How to attenuate current in a wide range

[eigen]

I need to measure a time-dependent current signal between 1uA and 20mA. I used a current log amplifier LOG114 from TI. It worked okay for low current level. But as long as the current passed 1mA, there were significant errors/nonlinearity, and the suggested error correction method in LOG114's manual was not good enough. So I am thinking of attenuating the current by at least 20 times to make LOG114 perform in comfort zone. Can anyone suggest a way of doing this, or alternative solution to this problem?

 

[Vbase]

I looked at the datasheet if you are using the Dual Supply Configuration then it is easy. Since the input is the inverting input of the opamp the voltage there is always 0V so the current into 20R is 20 times less than the current into R. You can use R=100 ohm

 

[FvM]

Not a good idea. Current divider resistors will ruin the accuracy at lower currents. Increasing error above 1 mA shows that log transistor area is too small. A log amplifier with "larger" transistors, probably a combination of suitable transistor arrays and precision OPs may the only solution.

 

[D.A.(Tony)Stewart]

Fig 2 in the datasheet shows 8 decades of performance on a single supply.
V+ = 5V

V− = GND

100pA ≤ Input signal ≤ 10mA

What's different?

 

[FvM]

Fig 2 in the datasheet shows 8 decades of performance on a single supply.
V+ = 5V

V− = GND

100pA ≤ Input signal ≤ 10mA

What's different?

The error curve tells what the problem is.

 

[Vbase]

Not a good idea. Current divider resistors will ruin the accuracy at lower currents. Increasing error above 1 mA shows that log transistor area is too small. A log amplifier with "larger" transistors, probably a combination of suitable transistor arrays and precision OPs may the only solution.

FvM,
If eigen comes back and say that my suggestion works, will you eat your hat?

 

[D.A.(Tony)Stewart]

The error curve tells what the problem is.

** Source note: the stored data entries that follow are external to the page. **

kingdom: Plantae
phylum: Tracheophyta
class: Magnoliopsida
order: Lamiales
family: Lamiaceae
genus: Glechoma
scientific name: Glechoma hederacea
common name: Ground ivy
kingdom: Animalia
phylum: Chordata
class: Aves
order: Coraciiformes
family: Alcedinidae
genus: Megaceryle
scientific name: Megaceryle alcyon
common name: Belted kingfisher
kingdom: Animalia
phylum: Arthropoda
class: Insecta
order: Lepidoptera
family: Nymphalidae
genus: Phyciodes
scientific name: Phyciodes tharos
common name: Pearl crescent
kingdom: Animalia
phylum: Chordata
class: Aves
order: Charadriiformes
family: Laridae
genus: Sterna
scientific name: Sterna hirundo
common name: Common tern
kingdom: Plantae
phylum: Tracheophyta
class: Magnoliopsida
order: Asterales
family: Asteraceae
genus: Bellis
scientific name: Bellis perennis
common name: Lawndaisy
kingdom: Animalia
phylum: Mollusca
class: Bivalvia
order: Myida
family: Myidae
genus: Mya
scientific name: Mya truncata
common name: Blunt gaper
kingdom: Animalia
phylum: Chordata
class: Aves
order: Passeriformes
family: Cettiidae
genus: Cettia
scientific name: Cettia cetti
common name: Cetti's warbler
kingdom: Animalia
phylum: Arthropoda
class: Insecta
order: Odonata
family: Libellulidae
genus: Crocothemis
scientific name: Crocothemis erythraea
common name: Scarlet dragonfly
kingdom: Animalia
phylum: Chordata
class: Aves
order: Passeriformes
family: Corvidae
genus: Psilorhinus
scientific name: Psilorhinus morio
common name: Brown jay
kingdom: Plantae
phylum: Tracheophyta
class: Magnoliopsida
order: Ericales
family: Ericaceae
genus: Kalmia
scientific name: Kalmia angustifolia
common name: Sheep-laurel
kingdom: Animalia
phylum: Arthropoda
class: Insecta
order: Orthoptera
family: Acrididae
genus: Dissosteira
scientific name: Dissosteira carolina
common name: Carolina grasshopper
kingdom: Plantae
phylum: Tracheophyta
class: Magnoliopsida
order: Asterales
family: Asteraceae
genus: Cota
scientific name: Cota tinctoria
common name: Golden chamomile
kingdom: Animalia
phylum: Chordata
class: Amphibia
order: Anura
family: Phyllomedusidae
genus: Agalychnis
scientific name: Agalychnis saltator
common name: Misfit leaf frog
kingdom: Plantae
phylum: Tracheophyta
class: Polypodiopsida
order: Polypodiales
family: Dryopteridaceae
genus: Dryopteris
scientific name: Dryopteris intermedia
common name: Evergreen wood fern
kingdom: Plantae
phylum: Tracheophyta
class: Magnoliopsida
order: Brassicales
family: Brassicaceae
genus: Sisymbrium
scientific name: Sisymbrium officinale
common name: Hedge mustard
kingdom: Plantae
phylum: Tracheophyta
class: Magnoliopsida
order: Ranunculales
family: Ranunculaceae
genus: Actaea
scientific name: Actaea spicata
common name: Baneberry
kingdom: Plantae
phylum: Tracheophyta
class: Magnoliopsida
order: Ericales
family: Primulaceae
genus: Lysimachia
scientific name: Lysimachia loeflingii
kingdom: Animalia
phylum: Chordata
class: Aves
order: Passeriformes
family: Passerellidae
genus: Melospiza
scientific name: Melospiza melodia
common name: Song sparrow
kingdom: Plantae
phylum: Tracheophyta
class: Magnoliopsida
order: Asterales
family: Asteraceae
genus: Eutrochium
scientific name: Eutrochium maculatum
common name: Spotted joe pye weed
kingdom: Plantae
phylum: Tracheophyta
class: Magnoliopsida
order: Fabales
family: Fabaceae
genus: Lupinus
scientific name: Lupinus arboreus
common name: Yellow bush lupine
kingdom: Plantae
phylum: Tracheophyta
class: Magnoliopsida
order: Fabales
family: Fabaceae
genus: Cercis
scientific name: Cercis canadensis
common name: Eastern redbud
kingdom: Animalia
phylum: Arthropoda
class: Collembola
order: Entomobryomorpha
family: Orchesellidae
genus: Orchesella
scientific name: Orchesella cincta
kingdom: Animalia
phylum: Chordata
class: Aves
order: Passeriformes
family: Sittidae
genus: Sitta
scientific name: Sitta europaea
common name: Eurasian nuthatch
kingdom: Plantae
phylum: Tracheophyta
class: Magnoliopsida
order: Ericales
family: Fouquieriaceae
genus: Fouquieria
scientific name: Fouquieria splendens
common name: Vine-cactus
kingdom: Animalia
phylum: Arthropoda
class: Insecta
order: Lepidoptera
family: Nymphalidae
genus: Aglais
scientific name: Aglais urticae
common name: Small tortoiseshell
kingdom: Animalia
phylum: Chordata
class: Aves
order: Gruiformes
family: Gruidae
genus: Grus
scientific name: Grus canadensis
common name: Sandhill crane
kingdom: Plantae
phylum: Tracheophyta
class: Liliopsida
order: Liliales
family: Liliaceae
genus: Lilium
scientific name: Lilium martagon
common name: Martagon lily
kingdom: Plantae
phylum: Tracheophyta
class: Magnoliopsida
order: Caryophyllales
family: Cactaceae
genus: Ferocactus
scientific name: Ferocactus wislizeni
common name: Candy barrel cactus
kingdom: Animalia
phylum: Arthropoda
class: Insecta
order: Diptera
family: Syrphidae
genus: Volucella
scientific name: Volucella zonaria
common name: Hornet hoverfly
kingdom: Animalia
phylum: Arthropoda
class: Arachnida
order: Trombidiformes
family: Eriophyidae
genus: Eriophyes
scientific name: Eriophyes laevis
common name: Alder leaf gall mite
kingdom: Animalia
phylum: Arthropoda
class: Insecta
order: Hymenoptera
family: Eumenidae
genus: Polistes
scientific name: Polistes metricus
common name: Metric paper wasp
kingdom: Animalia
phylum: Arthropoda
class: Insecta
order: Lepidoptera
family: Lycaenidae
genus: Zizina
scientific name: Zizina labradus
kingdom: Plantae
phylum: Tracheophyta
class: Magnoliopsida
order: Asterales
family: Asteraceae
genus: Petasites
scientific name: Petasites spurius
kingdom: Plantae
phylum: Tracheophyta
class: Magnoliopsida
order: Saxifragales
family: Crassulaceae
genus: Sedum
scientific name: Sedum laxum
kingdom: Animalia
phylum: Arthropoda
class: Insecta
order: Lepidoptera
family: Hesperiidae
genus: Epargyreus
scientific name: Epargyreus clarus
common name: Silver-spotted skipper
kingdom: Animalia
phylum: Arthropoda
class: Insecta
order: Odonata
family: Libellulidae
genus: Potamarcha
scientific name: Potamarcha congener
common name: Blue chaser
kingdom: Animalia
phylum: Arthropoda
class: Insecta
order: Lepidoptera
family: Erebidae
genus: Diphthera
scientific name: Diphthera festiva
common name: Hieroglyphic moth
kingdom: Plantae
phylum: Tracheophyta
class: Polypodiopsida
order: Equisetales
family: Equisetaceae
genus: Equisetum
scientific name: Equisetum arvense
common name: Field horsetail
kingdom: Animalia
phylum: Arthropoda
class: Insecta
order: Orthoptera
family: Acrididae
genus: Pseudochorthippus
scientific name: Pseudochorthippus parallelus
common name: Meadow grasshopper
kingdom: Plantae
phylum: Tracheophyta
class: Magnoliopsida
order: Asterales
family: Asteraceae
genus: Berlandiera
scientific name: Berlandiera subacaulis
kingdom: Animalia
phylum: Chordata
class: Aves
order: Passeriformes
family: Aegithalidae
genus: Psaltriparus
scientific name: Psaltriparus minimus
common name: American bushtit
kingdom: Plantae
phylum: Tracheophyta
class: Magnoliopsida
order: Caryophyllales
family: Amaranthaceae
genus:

So if the desired accuracy is say 3% then only 6 decades of range are available and 4.5 decades of range are required.
So dropping the current by < 2 decades or /60 seems like a reasonable solution.

I'm not sure if the noise current in the resistor would be a problem for desired bandwidth.

 

[FvM]

If eigen comes back and say that my suggestion works, will you eat your hat?

No risk that it could "work". A short look at the input offset specification is sufficient to understand why. E.g. 4 mV/100 ohm = 40 µA current error.

 

[crutschow]

What is the output impedance of the current source?

 

[D.A.(Tony)Stewart]

from datasheet

Voltage inputs may be handled directly by using a low-impedance voltage source with series resistors,
but the dynamic input range is limited to approximately three decades of input voltage. This limitation
exists because of the magnitude of the required input voltage and size of the corresponding series resistor.
For 10nA of input current, a 10V voltage source and a 1GΩ resistor would be required.

So what voltage is the current source?